EXTRACT:
------------------------------

Diet compositions of marine predators are often of interest for marine ecologists in trophic structure studies where non-lethal sampling has created a need for non-invasive diet estimation techniques. Methods using fatty acids have been developed to obtain dietary estimates that have previously been difficult to acquire. Building on the existing method, quantitative fatty acid signature analysis (QFASA), we have constructed a maximum likelihood approach to estimating dietary proportions.
This novel approach includes random effects to account for the unobserved prey that were consumed by the predator. Not only does it include variability of the prey and predator FA signatures in the model, but with the use of parametric bootstrapping, we can obtain confidence bounds on these diet estimates as well. These bounds will prove to be accurate for proportions away from the edges of the simplex.

------------------------------

THE TASK: Copy the diet-estimation passage starting at "This novel approach" and ending at "of the simplex.", and replace "confidence bounds" with "confidence intervals". The listing after this text comes from a different source.

EXTRACTED ENTRIES:

------------------------------

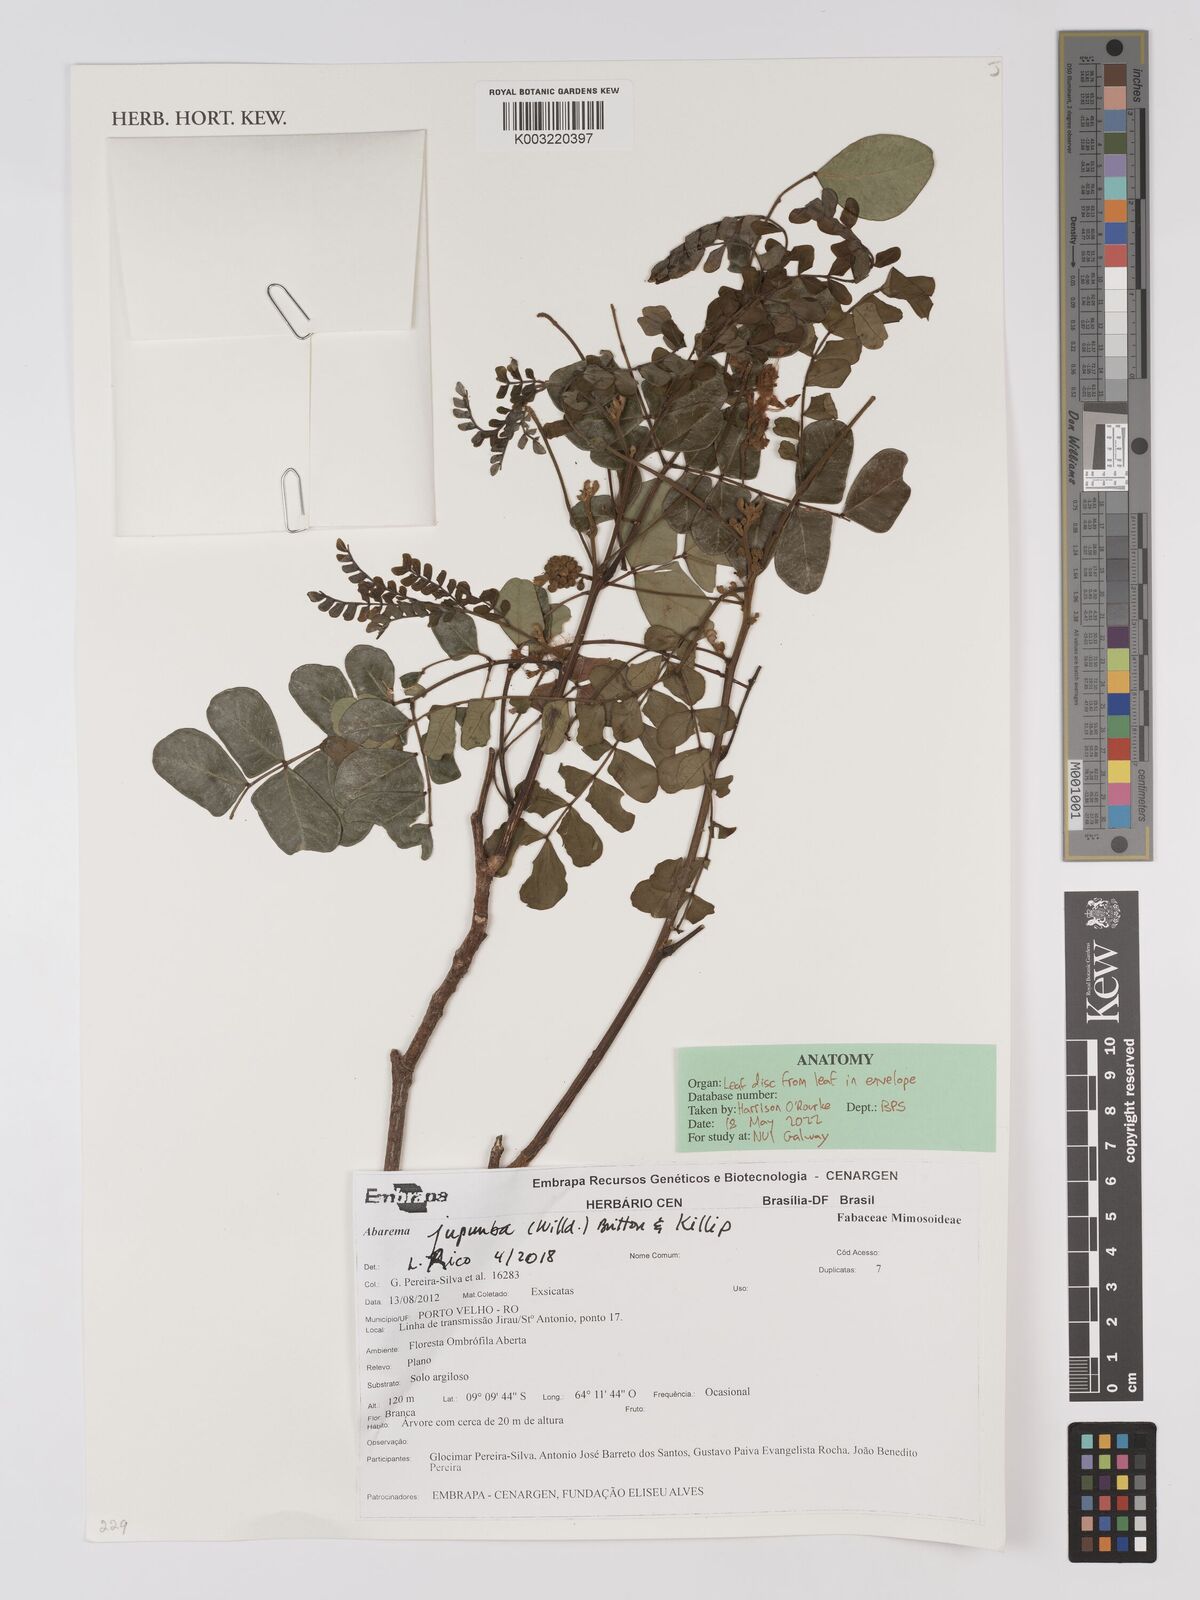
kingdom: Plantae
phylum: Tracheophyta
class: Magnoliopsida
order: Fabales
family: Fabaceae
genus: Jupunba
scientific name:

------------------------------

RESULT OF THIS EXERCISE:
This novel approach includes random effects to account for the unobserved prey that were consumed by the predator. Not only does it include variability of the prey and predator FA signatures in the model, but with the use of parametric bootstrapping, we can obtain confidence intervals on these diet estimates as well. These bounds will prove to be accurate for proportions away from the edges of the simplex.